Normenkontrollrat kritisiert Länder und Krankenhäuser bei Bürokratieabbau

Berlin – Das Ziel war 2015 ehrgeizig: In 20 Handlungsempfehlungen, die der Normenkontrollrat (NKR) sowie die Selbstverwaltung im Gesundheitswesen in dem Projekt „Mehr Zeit für die Behandlung“ identifiziert hatte, sollte der bürokratische Aufwand in den Praxen von Vertragsärzten, -zahnärzten, Psychotherapeuten sowie bei Krankenkassen abgebaut werden. Jetzt, zwei Jahre später, zogen die Beteiligten eine positive Zwischenbilanz.
Die Hälfte der Handlungsempfehlungen seien bereits vollständig umgesetzt, fünf seien „in einem weit vorangeschrittenen Stadium“, weitere fünf Empfehlungen seien angestoßen worden. „Damit ist die Selbstverwaltung im Gesundheitswesen deutlich flexibler als beispielsweise staatliche Behörden“, erklärte Wolf-Michael Catenhusen, Projektverantwortlicher und Mitglied im Nationalen NKR. „Die Mühen haben sich gelohnt, der Bürokratieabbau wird ernst genommen“, sagte er weiter.
Kritik an Verweigerung der Länder
Kritisch äußerte er sich über das geringe Engagement der Krankenhäuser und der Bundesländer. Um weitere Schritte bei der Bürokratieentlastung im Gesundheitswesen zu erreichen forderte Catenhusen beide auf, „aus der Dynamik, die hier entsteht, die Konsequenzen zu ziehen.“ Die „Weigerung der Länder“ am Bürokratieabbau im Gesundheitswesen teilzunehmen, sei kein gutes Zeichen. Catenhusen stellte in Aussicht, dass der Normenkontrollrat den Ländern „helfend zur Seite stehen könnte“.
Zu den zehn umgesetzten Handlungsempfehlungen gehören die Reform der Arbeitsunfähigkeitsbescheinigung, das vereinfachte Antragsverfahren bei der Psychotherapie, ein einrichtungsinternes Qualitätsmanagement, die Chroniker-Bescheinigung (Muster 55) sowie das Muster zur Verordnung von medizinischer Reha.
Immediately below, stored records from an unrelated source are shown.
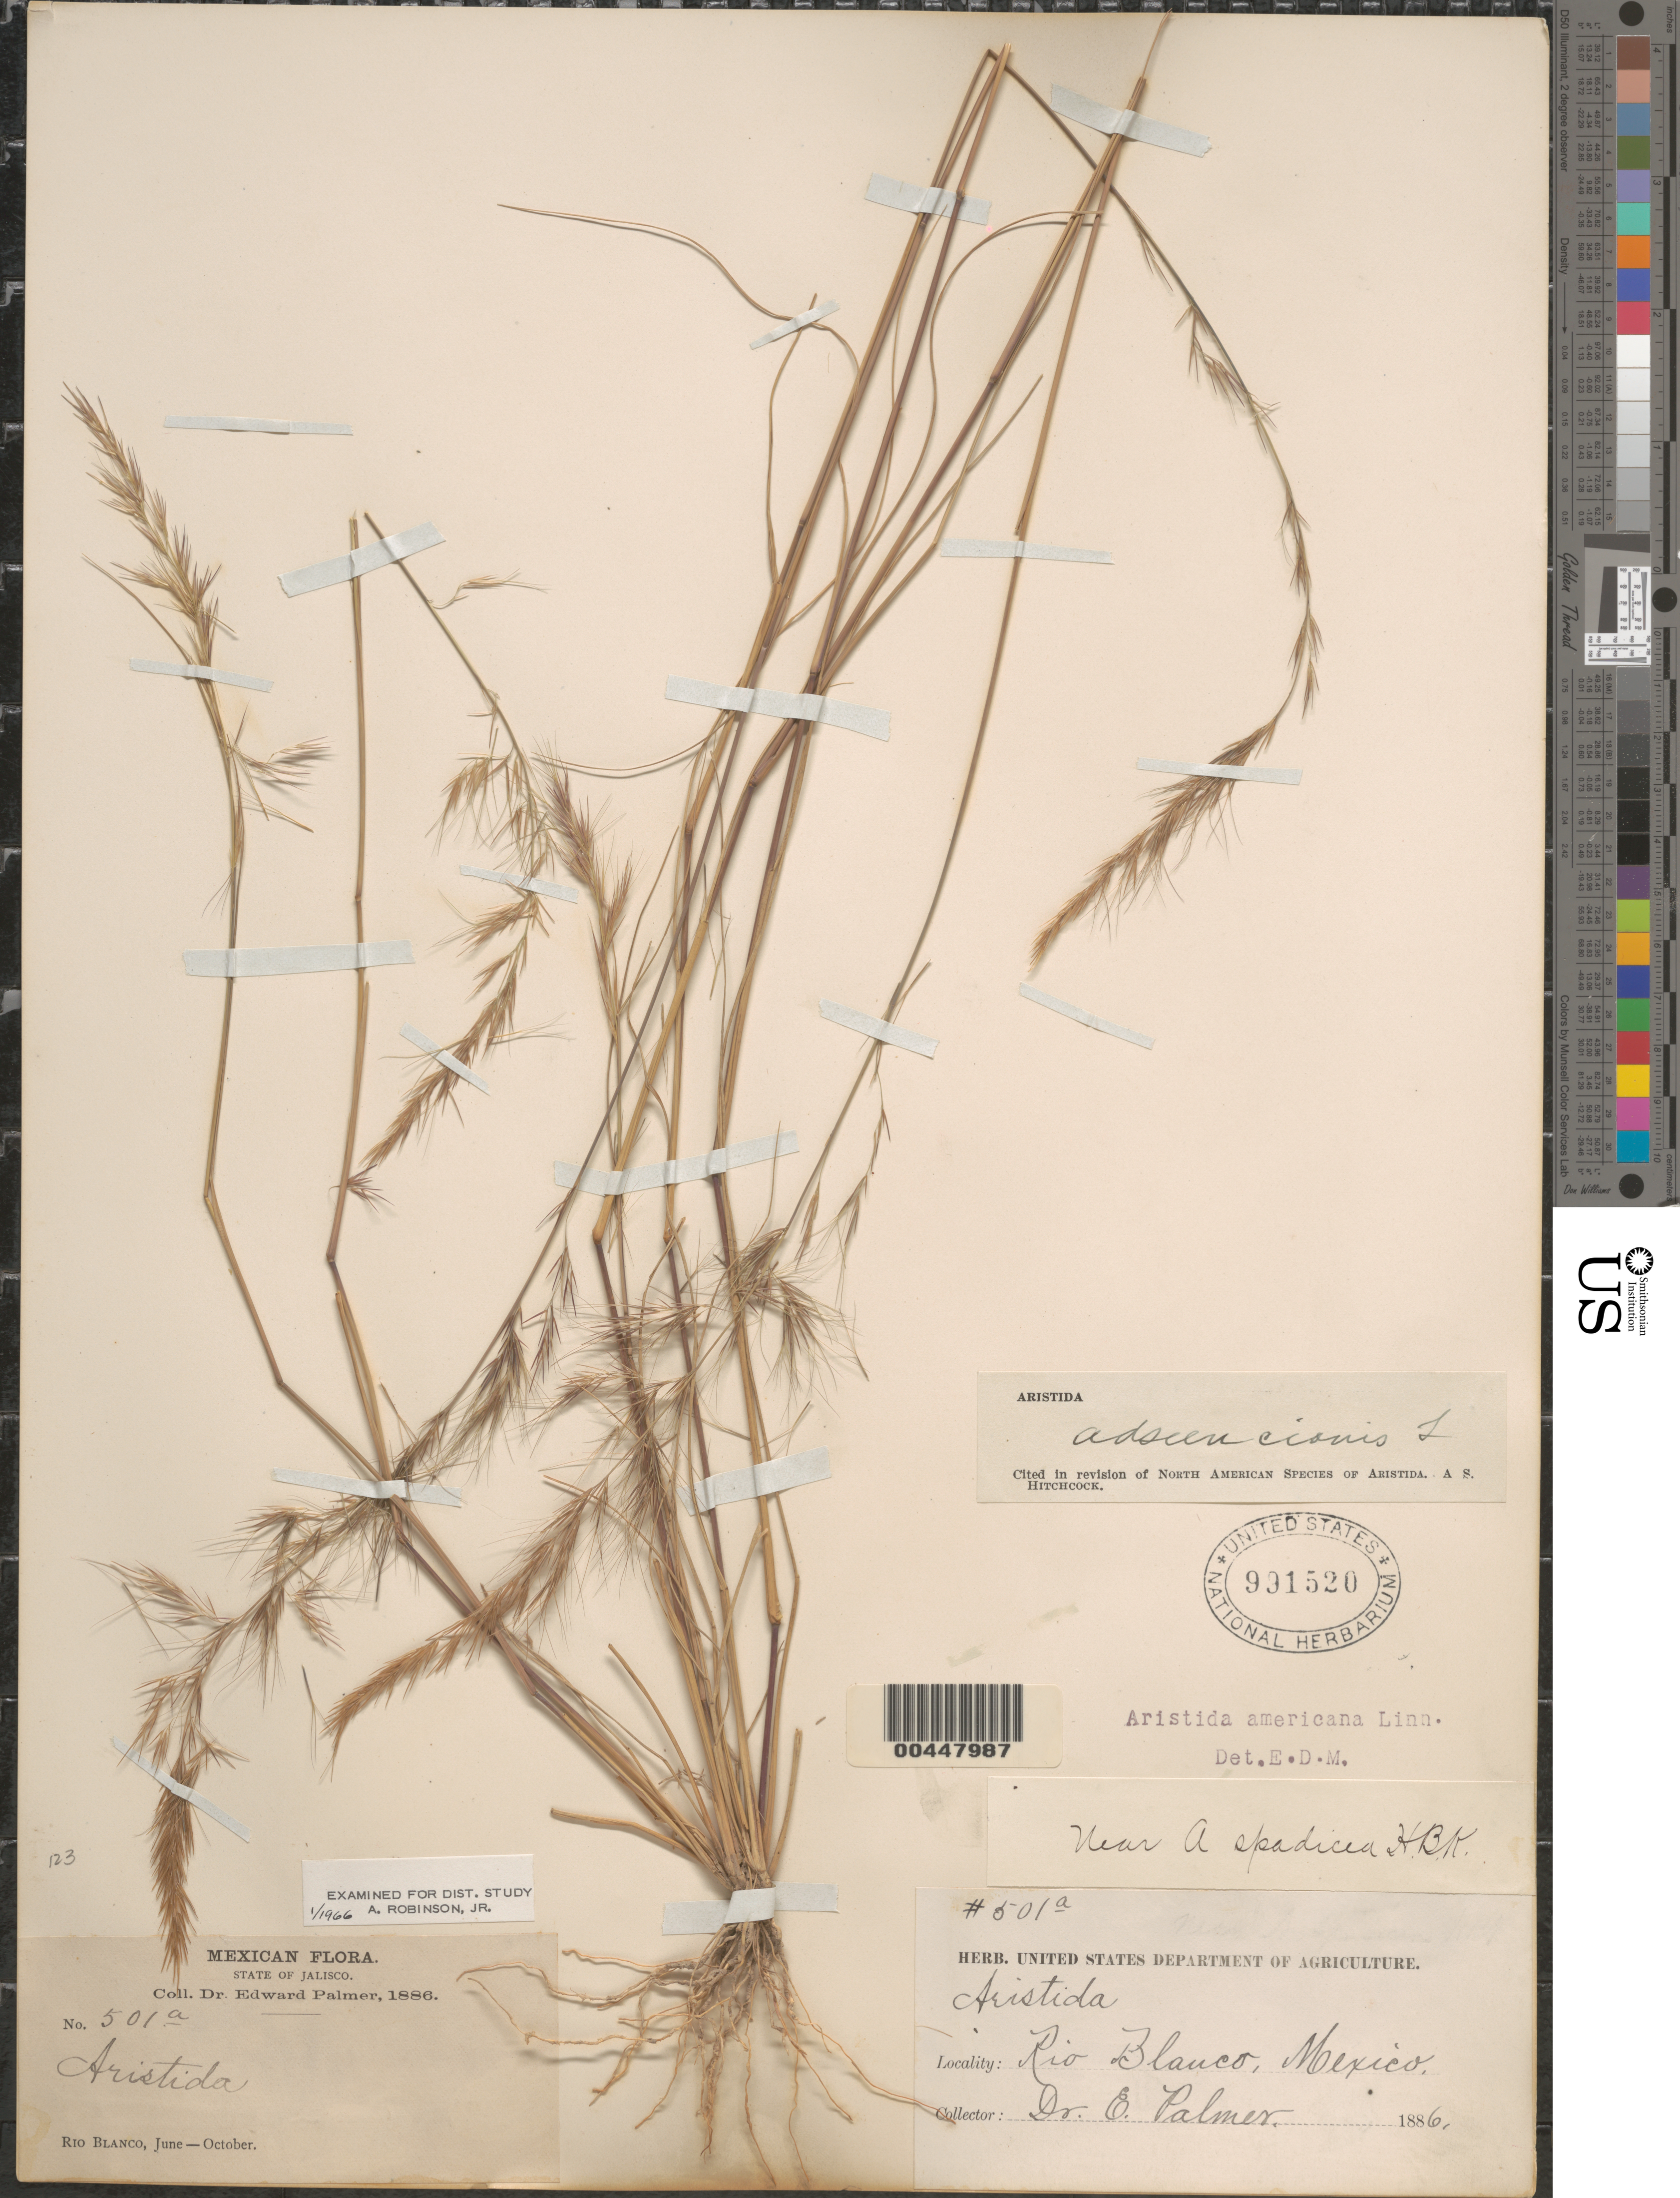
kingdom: Plantae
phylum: Tracheophyta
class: Liliopsida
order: Poales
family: Poaceae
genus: Aristida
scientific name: Aristida adscensionis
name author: L.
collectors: E. Palmer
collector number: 501a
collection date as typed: Jun 1886 to Oct 1886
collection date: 1886-06/1886-10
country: Mexico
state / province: Jalisco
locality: Rio Blanco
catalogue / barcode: US 991520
Außerdem zählen die Genehmigung zur Teilnahme an der Blankoformularbedruckung dazu, mit denen Vertragsärzte und -psychotherapeuten keine Vorräte der benötigten Vordrucke mehr in Praxen anlegen müssen, sowie elektronische Ausfüllhilfen für Formulare und ein einrichtungsinternes statt arztbezogenes Qualitätsmanagement bei Medizinischen Versorgungszentren oder Gemeinschaftspraxen.
Zu den fünf Handlungsempfehlungen, die sich noch in der Umsetzung befinden, gehören für den vertragsärztlichen Bereich die Anfragen der Krankenkassen und des MDK auf einheitlichen Vorabdrucken, die noch einer regelmäßigen Überprüfung auf Vereinfachung unterzogen werden sollen. Ebenso wurde die Verordnung von Heilmitteln bei langfristigem Bedarf vereinfacht. Weit fortgeschritten seien auch die Beratungen zur Verordnung von Krankenbeförderungen auf einem übersichtlicheren Vordruck.
Zu den Handlungsempfehlungen, die noch nicht umgesetzt wurden, gehören die vereinfachte Registrierung von Radiologie-Betrieben sowie das künftige Druckverfahren bei der Verschreibung von Betäubungsmitteln und die Doppelbescheinigungen auf Muster 20 und Muster 1 zur Bescheinigung der Arbeitsunfähigkeit während der Wiedereingliederung. Ein weiteres Thema ist die Bürokratiekosten-Abschätzung im Gemeinsamen Bundesausschuss.
Selbstverwaltung will an einem Strang ziehen
Bei der Vorstellung des Zwischenberichts bekräftigen die Beteiligten aus der Selbstverwaltung – GKV-Spitzenverband, Kassenärztliche Bundesvereinigung, Kassenzahnärztliche Bundesvereinigung sowie Bundeszahnärztekammer – auch weiterhin „an einem Strang“ ziehen zu wollen und den Dialog über den Abbau von Bürokratie weiter voran zu treiben.
„Die Zeit, die Vertragsärzte und Vertragspsychotherapeuten im Kontakt mit den Patienten verbringen, ist kostbar. Deshalb bemüht sich die KBV weiterhin darum, unseren Mitgliedern durch eine Minderung des Bürokratieaufwands den Rücken freizuhalten“, sagte Thomas Kriedel, Mitglied des Vorstandes der KBV, in einer Mitteilung. Das Projekt des NKR wird in der 19. Legislaturperiode fortgeführt und geht noch bis 2021.